For intuition, note that since $\{x\}^\circ = \{y | \langle x,y \rangle \leq 1 \} $, we see that if $x =0$ then $\{x\}^\circ = \mathbb{R}^d$ otherwise $\{x\}^\circ$ is a half space with normal $x$ and shortest distance from the origin to the boundary is ${1 \over \|x\|}$. It may help to sketch $\{x\}^\circ$ for a few points in the plane.
If $r>0$, then it is straightforward to check that $(r A)^\circ = {1 \over r} A^\circ$. Hence it is sufficient to find the polar of $A = \{ x | \|x\| \le 1 \}$.
Another useful result is that if $L$ is an invertible linear transformation, then $(LA)^\circ = (L^T)^{-1} A^ \circ$. This is straightforward to show from the definition.
There are various approaches one can take here. One simple one is to notice from the previous result that if $A$ is invariant under rotations by orthogonal matrices, then so is $A^\circ$. In particular, $A^\circ$ must be a closed ball and it is easy to check that the radius is one, hence $A^\circ = A$.

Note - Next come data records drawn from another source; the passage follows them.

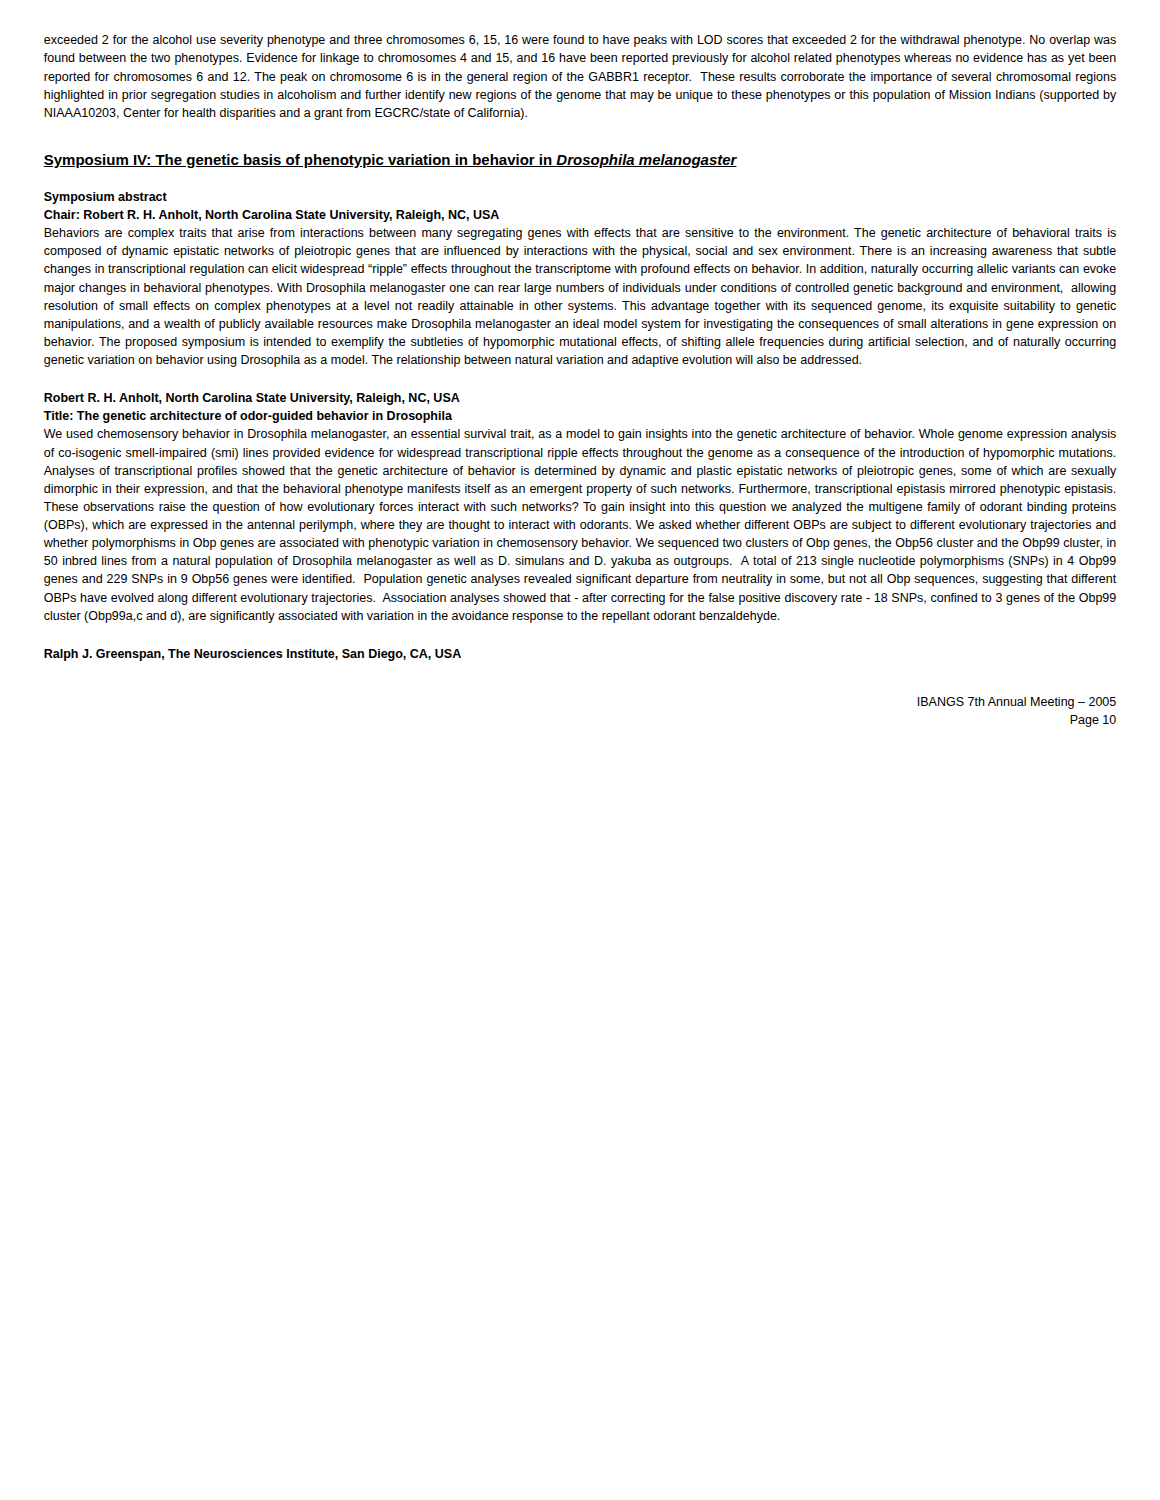exceeded 2 for the alcohol use severity phenotype and three chromosomes 6, 15, 16 were found to have peaks with LOD scores that exceeded 2 for the withdrawal phenotype. No overlap was found between the two phenotypes. Evidence for linkage to chromosomes 4 and 15, and 16 have been reported previously for alcohol related phenotypes whereas no evidence has as yet been reported for chromosomes 6 and 12. The peak on chromosome 6 is in the general region of the GABBR1 receptor. These results corroborate the importance of several chromosomal regions highlighted in prior segregation studies in alcoholism and further identify new regions of the genome that may be unique to these phenotypes or this population of Mission Indians (supported by NIAAA10203, Center for health disparities and a grant from EGCRC/state of California).
Symposium IV: The genetic basis of phenotypic variation in behavior in Drosophila melanogaster
Symposium abstract
Chair: Robert R. H. Anholt, North Carolina State University, Raleigh, NC, USA
Behaviors are complex traits that arise from interactions between many segregating genes with effects that are sensitive to the environment. The genetic architecture of behavioral traits is composed of dynamic epistatic networks of pleiotropic genes that are influenced by interactions with the physical, social and sex environment. There is an increasing awareness that subtle changes in transcriptional regulation can elicit widespread “ripple” effects throughout the transcriptome with profound effects on behavior. In addition, naturally occurring allelic variants can evoke major changes in behavioral phenotypes. With Drosophila melanogaster one can rear large numbers of individuals under conditions of controlled genetic background and environment, allowing resolution of small effects on complex phenotypes at a level not readily attainable in other systems. This advantage together with its sequenced genome, its exquisite suitability to genetic manipulations, and a wealth of publicly available resources make Drosophila melanogaster an ideal model system for investigating the consequences of small alterations in gene expression on behavior. The proposed symposium is intended to exemplify the subtleties of hypomorphic mutational effects, of shifting allele frequencies during artificial selection, and of naturally occurring genetic variation on behavior using Drosophila as a model. The relationship between natural variation and adaptive evolution will also be addressed.
Robert R. H. Anholt, North Carolina State University, Raleigh, NC, USA
Title: The genetic architecture of odor-guided behavior in Drosophila
We used chemosensory behavior in Drosophila melanogaster, an essential survival trait, as a model to gain insights into the genetic architecture of behavior. Whole genome expression analysis of co-isogenic smell-impaired (smi) lines provided evidence for widespread transcriptional ripple effects throughout the genome as a consequence of the introduction of hypomorphic mutations. Analyses of transcriptional profiles showed that the genetic architecture of behavior is determined by dynamic and plastic epistatic networks of pleiotropic genes, some of which are sexually dimorphic in their expression, and that the behavioral phenotype manifests itself as an emergent property of such networks. Furthermore, transcriptional epistasis mirrored phenotypic epistasis. These observations raise the question of how evolutionary forces interact with such networks? To gain insight into this question we analyzed the multigene family of odorant binding proteins (OBPs), which are expressed in the antennal perilymph, where they are thought to interact with odorants. We asked whether different OBPs are subject to different evolutionary trajectories and whether polymorphisms in Obp genes are associated with phenotypic variation in chemosensory behavior. We sequenced two clusters of Obp genes, the Obp56 cluster and the Obp99 cluster, in 50 inbred lines from a natural population of Drosophila melanogaster as well as D. simulans and D. yakuba as outgroups. A total of 213 single nucleotide polymorphisms (SNPs) in 4 Obp99 genes and 229 SNPs in 9 Obp56 genes were identified. Population genetic analyses revealed significant departure from neutrality in some, but not all Obp sequences, suggesting that different OBPs have evolved along different evolutionary trajectories. Association analyses showed that - after correcting for the false positive discovery rate - 18 SNPs, confined to 3 genes of the Obp99 cluster (Obp99a,c and d), are significantly associated with variation in the avoidance response to the repellant odorant benzaldehyde.
Ralph J. Greenspan, The Neurosciences Institute, San Diego, CA, USA
IBANGS 7th Annual Meeting – 2005
Page 10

For the second question, $A = \{ a \}^\bot = \{ y | \langle y , a \rangle = 0 \}$ for some $a$. In particular, $A$ is a subspace. It is not too hard to check from the definition that if $A$ is a subspace, then $A^\circ = A^\bot$, and in this case we have $A^\circ = (\{ a \}^\bot)^\bot = \operatorname{sp} \{a\} = \{ \lambda a | \lambda \in \mathbb{R} \}$.
Clarification:
Suppose $L$ is an invertible linear transformation. Then \begin{eqnarray} (LA)^\circ &=& \{ y | \langle y , Lx \rangle \le 1, \text{ for all } x \in A \} \\ &=& \{ y | \langle L^Ty , x \rangle \le 1, \text{ for all } x \in A \} \\ &=& \{ (L^T)^{-1} z | \langle z , x \rangle \le 1, \text{ for all } x \in A \} \\ &=& (L^T)^{-1} A^ \circ \end{eqnarray}
Suppose $A$ is a subspace. Suppose $y \in A^\circ$. Then $\langle y , x \rangle \le 1$ for all $x \in A$. Since $A$ is a subspace, $t x \in A$ for all $t$ and so $t \langle y , x \rangle \le 1$ for all $t$. Then only way this can be true is if $\langle y , x \rangle = 0$. Hence $y \in A^\bot$ and so $A^\circ \subset A^\bot$.
For the other way around, it is immediate that if $y \in A^\bot$ then $y \in A^\circ$ (since $0 < 1$).